Files
xer-mcp/specs/002-direct-db-access/spec.md
Bill Ballou 3e7ad39eb8 docs: add specification and implementation plan for direct database access feature
This feature (002-direct-db-access) enables scripts to query schedule data
directly via SQL after loading XER files through MCP. Key additions:

- spec.md: Feature specification with 3 user stories
- plan.md: Implementation plan with constitution check
- research.md: Technology decisions (SQLite file, WAL mode, atomic writes)
- data-model.md: DatabaseInfo, SchemaInfo, TableInfo entities
- contracts/mcp-tools.json: Extended load_xer schema, new get_database_info tool
- quickstart.md: Usage examples for direct database access
- tasks.md: 16 implementation tasks across 6 phases
2026-01-08 12:38:42 -05:00

7.3 KiB

Feature Specification: Direct Database Access for Scripts

Feature Branch: 002-direct-db-access Created: 2026-01-08 Status: Draft Input: User description: "Create a new feature that allows for scripts to directly query the schedule loaded into the database. The mcp endpoint should be used to load the xer file to a database. The response should provide the necessary information for a script to then access that database directly to perform queries. The intent is to minimize the costly and time-consuming workload on the LLM for large data processing."

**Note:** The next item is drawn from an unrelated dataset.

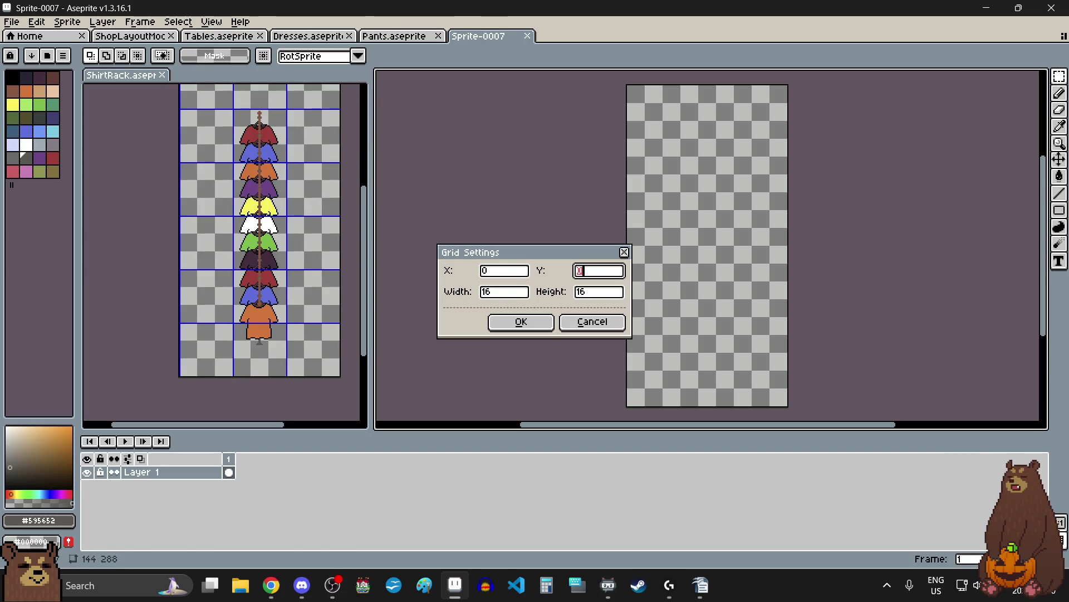
{"action": "type", "text": "48"}
{"action": "key", "text": "Tab"}
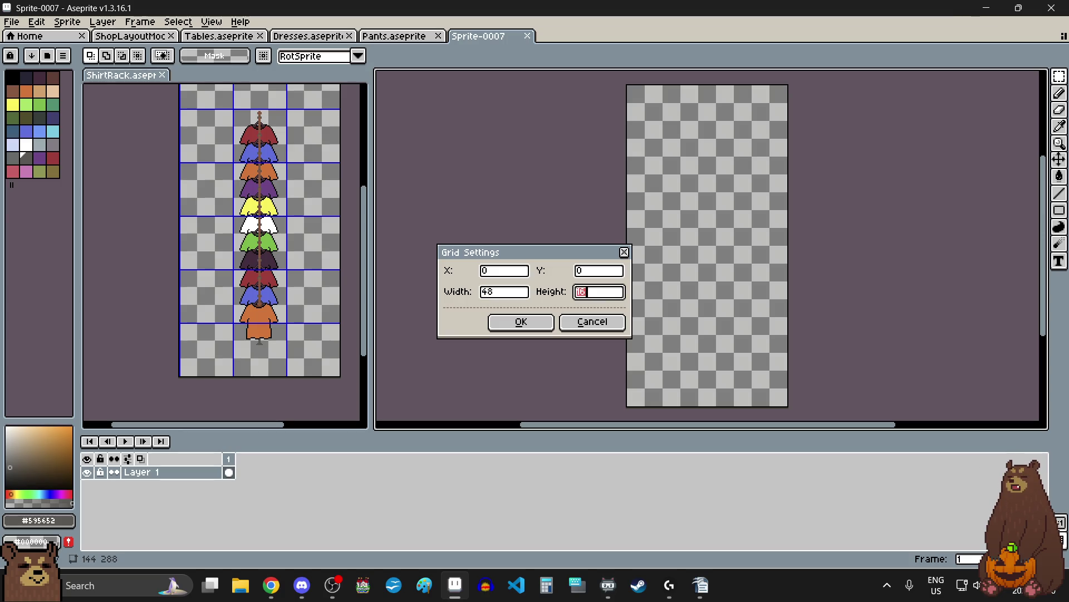
{"action": "key", "text": "Return"}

User Scenarios & Testing (mandatory)

User Story 1 - Load XER to Persistent Database (Priority: P1)

As a developer building schedule analysis scripts, I want to load an XER file into a database that persists beyond the MCP session so that my scripts can query the data directly without going through the LLM.

Why this priority: This is the foundation of the feature - without a persistent database, scripts cannot access the data directly. This enables the primary use case of offloading large data processing from the LLM.

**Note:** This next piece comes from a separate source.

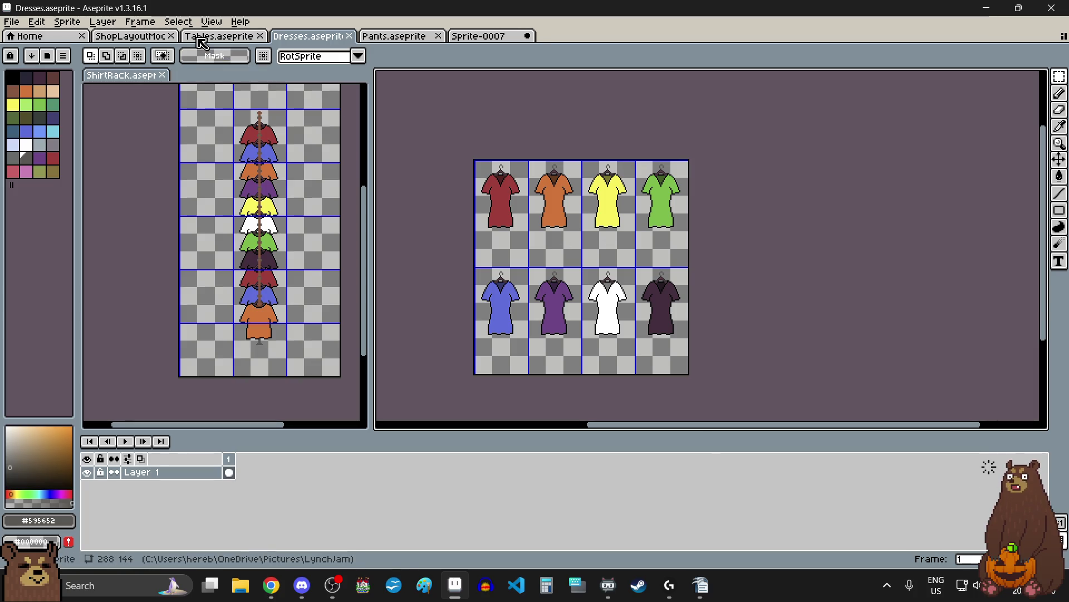
{"action": "left_click", "coordinate": [147, 35]}
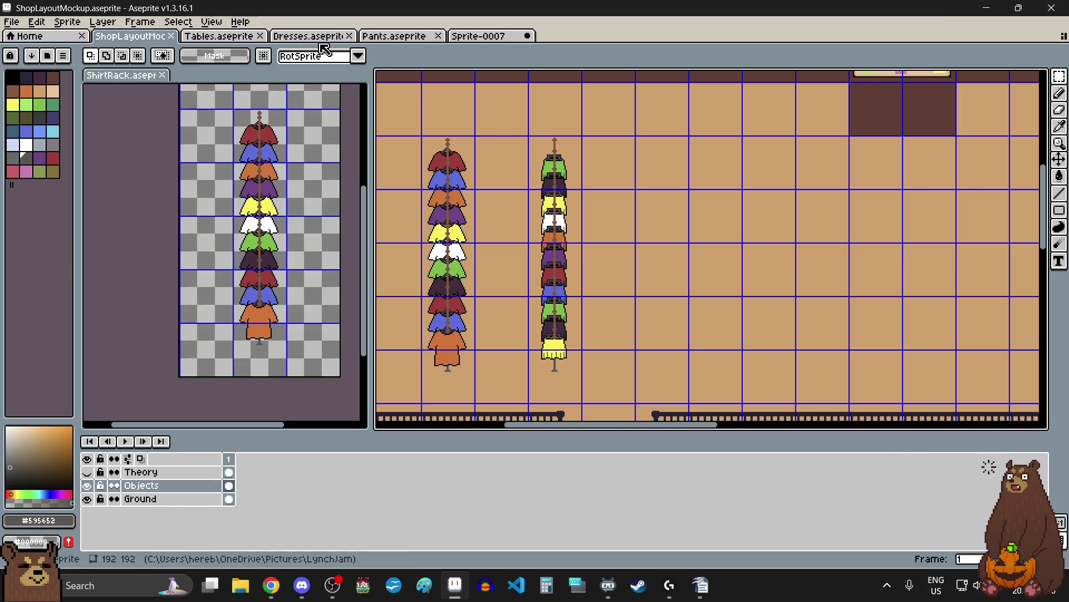
- Select the orange dress cell and dock the Dresses sheet beside ShirtRack, with Sprite-0007 in the main editor
{"action": "left_click", "coordinate": [221, 36]}
{"action": "left_click", "coordinate": [306, 38]}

Independent Test: Can be tested by calling the load endpoint and verifying the database file is created at the returned path with the expected schema and data.

Acceptance Scenarios:

  1. Given a valid XER file path, When I call the load-to-database endpoint, Then the system creates a SQLite database file at a predictable location and returns the database file path
  2. Given an XER file is loaded to database, When I examine the database file, Then it contains all activities, relationships, WBS elements, and project data from the XER file
  3. Given a database was previously created for an XER file, When I load the same XER file again, Then the existing database is replaced with fresh data
  4. Given an invalid or non-existent XER file path, When I call the load-to-database endpoint, Then I receive a clear error message and no database file is created

User Story 2 - Retrieve Database Connection Information (Priority: P1)

As a developer, I want the load response to include all information needed to connect to and query the database so that I can immediately start writing queries in my scripts.

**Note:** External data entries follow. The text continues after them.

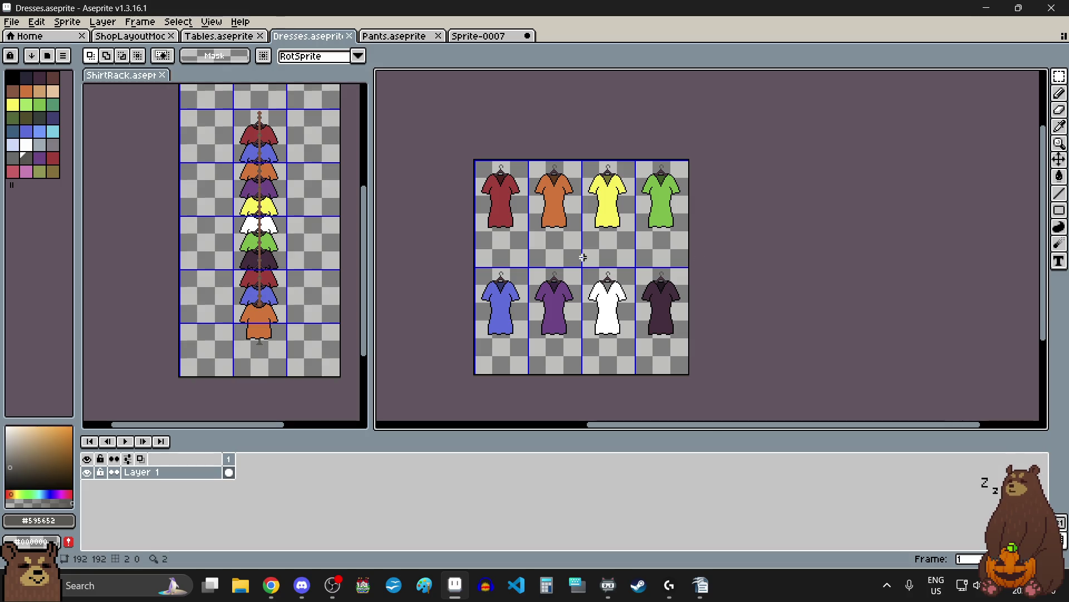
{"action": "left_click_drag", "start_coordinate": [544, 245], "coordinate": [550, 252]}
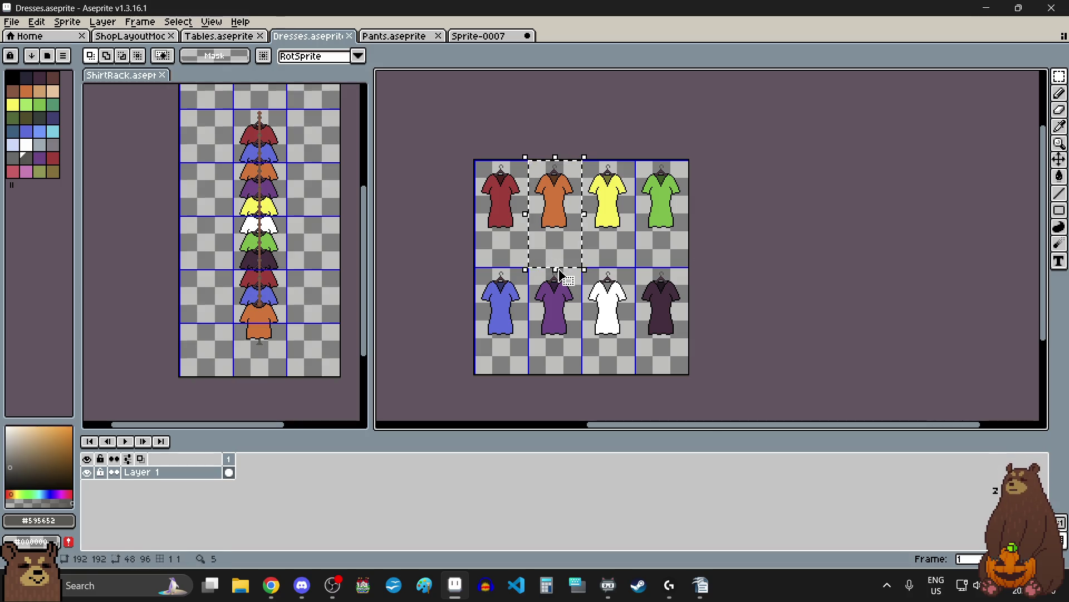
{"action": "left_click", "coordinate": [474, 36]}
{"action": "mouse_move", "coordinate": [312, 35]}
{"action": "left_mouse_down"}
{"action": "mouse_move", "coordinate": [305, 62]}
{"action": "mouse_move", "coordinate": [277, 81]}
{"action": "left_mouse_up"}
{"action": "left_click", "coordinate": [405, 34]}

Why this priority: Without connection information, developers cannot use the database even if it exists. This is equally critical to the first story.

Independent Test: Can be tested by using the returned connection info to successfully open and query the database from an external script.

Acceptance Scenarios:

  1. Given a successful XER load to database, When I receive the response, Then it includes the absolute path to the database file
  2. Given a successful XER load to database, When I receive the response, Then it includes the database schema description (table names and key columns)
  3. Given the returned database path, When I connect to it from a Python/SQL script, Then I can successfully query activities, relationships, and other schedule data

User Story 3 - Query Database Schema Information (Priority: P2)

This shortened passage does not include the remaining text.